今日は東京へ表題の研究集会へ出張であった。全国の産業動物獣医師が研究の成果を発表しあう、非常に勉強になる有意義な研究集会だ。産業動物臨床分野に偏っているだけに、そこいらの学会より面白いかもしれない。
2日目の今日は、牛のマイコプラズマ感染症についての基調講演と研究発表の講評と表彰であった。
マイコプラズマ感染症は、静かに広がりを見せ、顕在化しつつある。それに関する総説、乳房炎対策く、肺炎対策の3題構成であった。コレを聞くために今日は来た。
「マイコプラズマは多くの代謝系を欠いており、持っていた物を捨てることで生き残って来た。しかし、数種の毒性因子は残しており、表面抗原を次々と変えている。
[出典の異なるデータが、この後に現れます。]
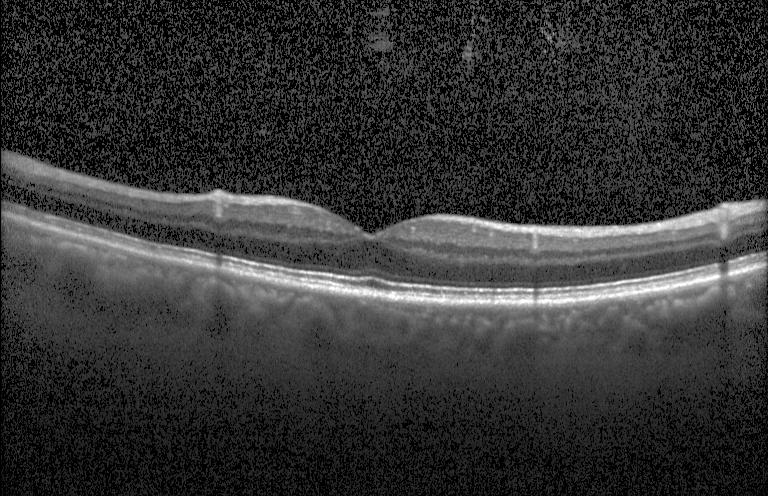 Heidelberg Spectralis. Centered on the fovea. Retinal OCT cross-section
OCT finding: no CNV, DME, or drusen.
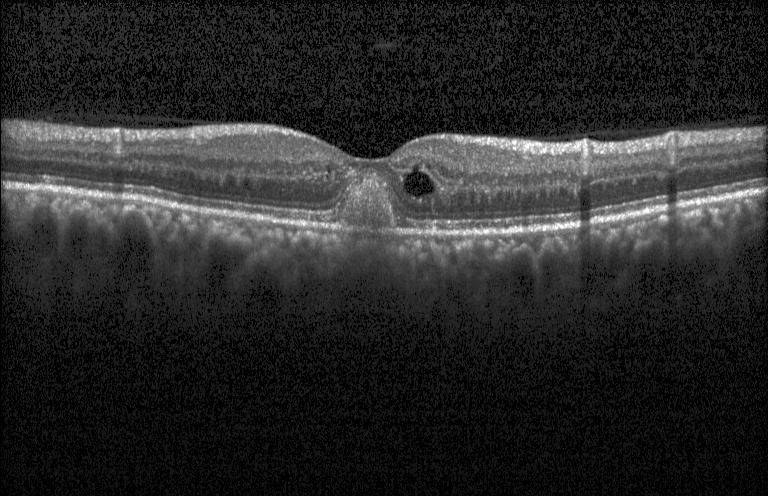
Centered on the fovea; SD-OCT; optical coherence tomography B-scan.
The scan shows a choroidal neovascular membrane.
」
「北海道のバルク乳の1.2%でPCR陽性」
「Biofilmを形成し、環境中でも長期間生存する」
「まずは検査しなければ始まらない!」
「対策は1ヶ月が勝負!」
「発生農場では分娩牛や乳房炎牛の搾乳後はお湯のバックフラッシュでミルカーを洗う」
等、役に立つ話が満載であった。さぁ、この情報をいかに農場へ還元しよう!?
そして、研究発表の表彰では、なんと同僚2名がトップの農林水産大臣賞と奨励賞をダブル受賞した!素晴らしい。
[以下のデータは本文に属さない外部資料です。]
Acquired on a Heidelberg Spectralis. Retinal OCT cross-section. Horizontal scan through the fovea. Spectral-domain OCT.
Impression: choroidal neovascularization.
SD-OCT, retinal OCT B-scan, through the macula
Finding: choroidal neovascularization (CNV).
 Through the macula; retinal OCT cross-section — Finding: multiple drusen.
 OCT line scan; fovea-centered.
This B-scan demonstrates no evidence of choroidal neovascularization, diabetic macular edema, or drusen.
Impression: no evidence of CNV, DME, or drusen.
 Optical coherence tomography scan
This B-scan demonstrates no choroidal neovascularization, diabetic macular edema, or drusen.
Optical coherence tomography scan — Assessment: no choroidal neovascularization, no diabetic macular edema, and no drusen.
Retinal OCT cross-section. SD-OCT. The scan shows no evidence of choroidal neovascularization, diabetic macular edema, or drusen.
しかし、賞賛・感激の反対側で焦燥感も感じた。僕の努力はまだまだ足りていない。どうにか後に続きたいものである。
落ち着かない僕は、はやる気持ちをランニングにぶつけた。3周、15kmを走れるようになっていた。そろそろハーフに出れるかしら?
さぁ、気分一新して頑張るぞ☆
カテゴリー: 獣医な話
2/23 神経症状の出た子牛
以前に肺炎で治療歴のある生後1月の子牛が、急に立てなくなったと診療依頼があった。当初、濃いミルクを飲ませすぎた挙句の高Na血症を疑い、同僚が診療へ行ったが、どうやら違うようだった。
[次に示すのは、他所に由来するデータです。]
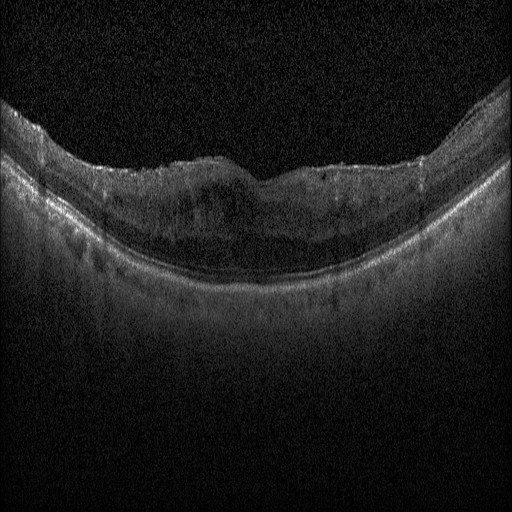

Retinal OCT cross-section. Spectral-domain OCT. Fovea-centered. Instrument: Heidelberg Spectralis.
Dx: DME.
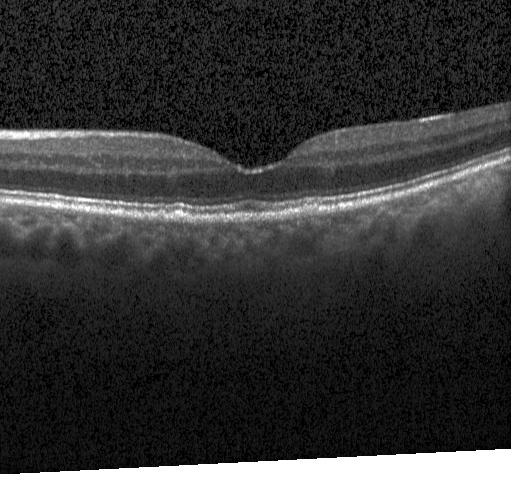 Spectral-domain OCT · retinal OCT B-scan · macular scan · instrument: Heidelberg Spectralis
Impression: drusen.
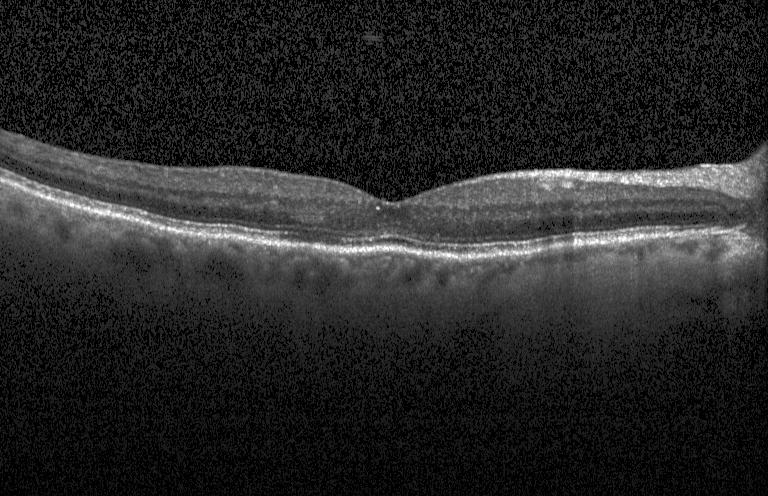

The scan shows no evidence of choroidal neovascularization, diabetic macular edema, or drusen.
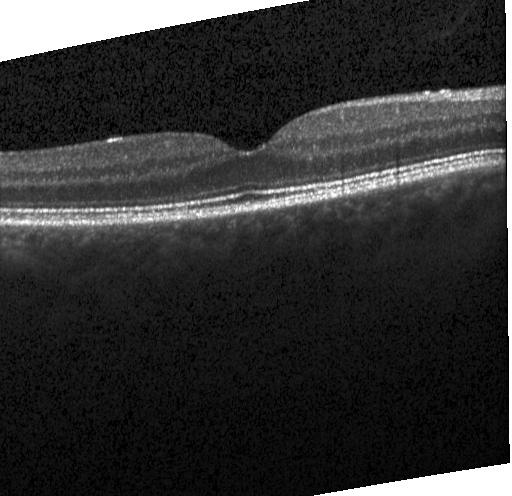 Optical coherence tomography scan. Centered on the fovea. Heidelberg Spectralis OCT system
Assessment: neither choroidal neovascularization, diabetic macular edema, nor drusen.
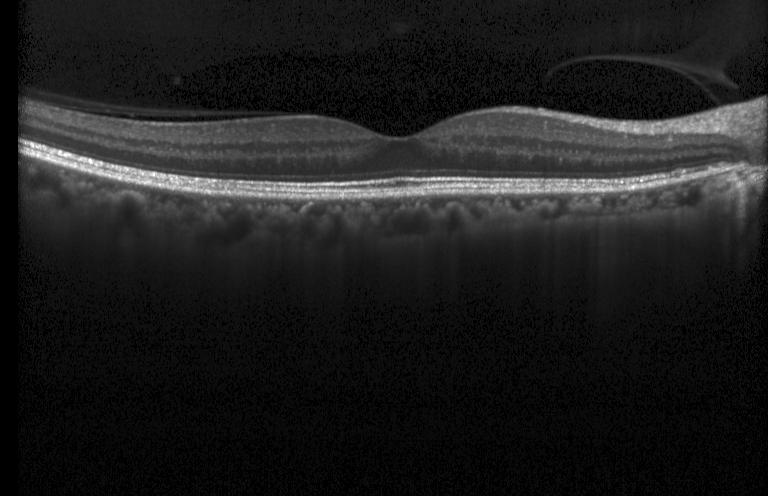

Assessment: no choroidal neovascularization, diabetic macular edema, or drusen.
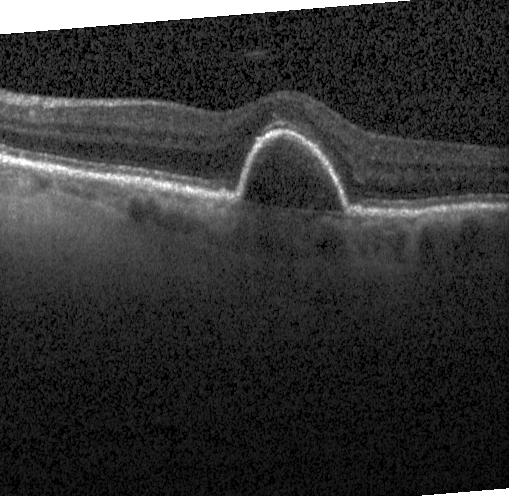

Optical coherence tomography scan; through the macula; spectral-domain OCT; instrument: Heidelberg Spectralis
Dx: a choroidal neovascular membrane.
ミルクも飲むし、便も正常で、顔色も元気そうだ。ただ、立たそうとするが、後躯が全く動かない。
前肢は自由に動かせるのだが、後肢は伸展したまま動かせない。そして、後肢のみにブルブルと激しい振戦が認められた。
点滴等の治療をしても状態は変わらず、原因究明のために家畜保険衛生所に病性鑑定を依頼した。
剖検をすると、第3-4胸椎周囲に膿瘍が認められた。その病変が脊椎を圧迫し、脊柱管内部まで突出し、脊椎を圧迫していた。
なるほど、確かにこの部位の神経障害だと、症状と一致する。もっと頭を使い、神経学的検査を行えば病変の部位を推測できたかもしれなかった。もっとも、病変が分かったところで、神経が相手ではどうしようもないのだが。。。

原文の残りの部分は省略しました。